• _Provided data_:
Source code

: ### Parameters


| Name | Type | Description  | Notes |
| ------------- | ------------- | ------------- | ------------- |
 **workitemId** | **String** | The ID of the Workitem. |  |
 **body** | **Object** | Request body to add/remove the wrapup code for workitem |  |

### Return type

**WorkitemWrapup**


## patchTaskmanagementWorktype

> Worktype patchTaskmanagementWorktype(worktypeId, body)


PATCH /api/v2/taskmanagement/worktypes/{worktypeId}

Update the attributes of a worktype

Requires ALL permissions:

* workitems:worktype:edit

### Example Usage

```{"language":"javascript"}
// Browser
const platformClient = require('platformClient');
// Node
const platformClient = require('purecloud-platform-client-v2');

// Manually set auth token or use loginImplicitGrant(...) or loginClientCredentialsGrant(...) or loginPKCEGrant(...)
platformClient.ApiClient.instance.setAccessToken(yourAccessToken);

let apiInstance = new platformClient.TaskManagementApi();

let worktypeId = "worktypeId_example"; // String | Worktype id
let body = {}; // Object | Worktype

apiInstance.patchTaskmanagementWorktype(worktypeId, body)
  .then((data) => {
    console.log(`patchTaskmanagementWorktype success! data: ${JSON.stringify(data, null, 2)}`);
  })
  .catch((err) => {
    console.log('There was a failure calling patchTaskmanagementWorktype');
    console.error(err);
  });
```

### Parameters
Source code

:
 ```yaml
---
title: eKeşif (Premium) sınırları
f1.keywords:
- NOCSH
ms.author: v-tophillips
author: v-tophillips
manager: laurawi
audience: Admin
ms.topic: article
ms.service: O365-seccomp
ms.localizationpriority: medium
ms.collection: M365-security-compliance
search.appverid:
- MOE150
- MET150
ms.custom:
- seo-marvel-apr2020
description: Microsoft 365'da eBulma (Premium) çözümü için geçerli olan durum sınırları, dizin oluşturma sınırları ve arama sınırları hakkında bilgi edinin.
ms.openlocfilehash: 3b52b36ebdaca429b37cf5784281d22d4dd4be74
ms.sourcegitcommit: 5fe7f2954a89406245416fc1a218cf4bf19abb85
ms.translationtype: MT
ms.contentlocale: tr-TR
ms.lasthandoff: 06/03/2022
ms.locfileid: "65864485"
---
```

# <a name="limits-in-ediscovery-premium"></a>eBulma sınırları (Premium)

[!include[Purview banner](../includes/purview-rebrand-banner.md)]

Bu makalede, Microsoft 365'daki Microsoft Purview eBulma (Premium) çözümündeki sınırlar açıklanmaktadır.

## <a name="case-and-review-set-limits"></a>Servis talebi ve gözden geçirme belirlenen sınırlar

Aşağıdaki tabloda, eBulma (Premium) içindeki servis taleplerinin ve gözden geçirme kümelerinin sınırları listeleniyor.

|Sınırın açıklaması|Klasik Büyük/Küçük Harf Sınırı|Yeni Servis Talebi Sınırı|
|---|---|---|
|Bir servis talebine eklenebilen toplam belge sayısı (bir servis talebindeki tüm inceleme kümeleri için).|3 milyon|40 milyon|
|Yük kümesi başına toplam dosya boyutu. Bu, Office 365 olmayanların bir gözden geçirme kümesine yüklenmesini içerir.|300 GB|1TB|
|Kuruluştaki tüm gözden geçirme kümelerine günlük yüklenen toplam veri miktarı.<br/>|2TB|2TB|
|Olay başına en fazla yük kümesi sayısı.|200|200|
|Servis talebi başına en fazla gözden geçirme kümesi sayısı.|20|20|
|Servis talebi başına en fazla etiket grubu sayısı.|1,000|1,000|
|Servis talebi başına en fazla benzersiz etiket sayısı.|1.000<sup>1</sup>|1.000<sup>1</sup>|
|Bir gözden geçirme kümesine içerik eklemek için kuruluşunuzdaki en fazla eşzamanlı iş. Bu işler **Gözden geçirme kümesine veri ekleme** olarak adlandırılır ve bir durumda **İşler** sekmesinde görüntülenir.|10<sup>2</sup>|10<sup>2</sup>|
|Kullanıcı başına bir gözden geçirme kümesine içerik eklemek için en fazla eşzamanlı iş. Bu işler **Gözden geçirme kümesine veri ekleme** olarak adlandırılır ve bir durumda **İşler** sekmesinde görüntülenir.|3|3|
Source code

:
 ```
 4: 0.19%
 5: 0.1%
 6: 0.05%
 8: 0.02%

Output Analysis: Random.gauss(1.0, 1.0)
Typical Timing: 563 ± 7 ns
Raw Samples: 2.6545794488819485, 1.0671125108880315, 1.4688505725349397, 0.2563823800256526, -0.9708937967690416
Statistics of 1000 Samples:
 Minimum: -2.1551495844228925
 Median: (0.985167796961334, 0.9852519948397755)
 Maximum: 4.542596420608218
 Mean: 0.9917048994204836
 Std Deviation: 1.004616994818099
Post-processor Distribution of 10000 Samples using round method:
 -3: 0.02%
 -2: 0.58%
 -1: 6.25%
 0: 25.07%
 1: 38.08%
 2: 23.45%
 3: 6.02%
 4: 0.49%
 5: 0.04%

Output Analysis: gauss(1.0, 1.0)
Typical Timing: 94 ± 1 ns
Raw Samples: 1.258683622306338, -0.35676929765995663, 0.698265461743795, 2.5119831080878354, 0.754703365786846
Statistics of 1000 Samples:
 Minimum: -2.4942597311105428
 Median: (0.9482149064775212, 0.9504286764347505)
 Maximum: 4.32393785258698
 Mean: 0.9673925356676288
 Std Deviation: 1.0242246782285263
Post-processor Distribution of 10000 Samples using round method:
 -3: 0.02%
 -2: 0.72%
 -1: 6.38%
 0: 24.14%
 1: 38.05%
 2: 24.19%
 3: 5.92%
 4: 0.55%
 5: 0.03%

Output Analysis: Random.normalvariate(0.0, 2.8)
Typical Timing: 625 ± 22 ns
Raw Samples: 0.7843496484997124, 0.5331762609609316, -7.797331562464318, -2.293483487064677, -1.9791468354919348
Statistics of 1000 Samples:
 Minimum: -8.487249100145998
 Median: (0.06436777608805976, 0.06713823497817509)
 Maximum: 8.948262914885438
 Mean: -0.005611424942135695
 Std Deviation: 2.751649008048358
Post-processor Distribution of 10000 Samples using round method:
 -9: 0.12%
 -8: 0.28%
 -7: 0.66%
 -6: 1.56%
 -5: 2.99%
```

• _Aim of the exercise_: Where a line of the data contains "worktypeId", copy that line.

• _Exercise answer_:
> Worktype patchTaskmanagementWorktype(worktypeId, body)
PATCH /api/v2/taskmanagement/worktypes/{worktypeId}
let worktypeId = "worktypeId_example"; // String | Worktype id
apiInstance.patchTaskmanagementWorktype(worktypeId, body)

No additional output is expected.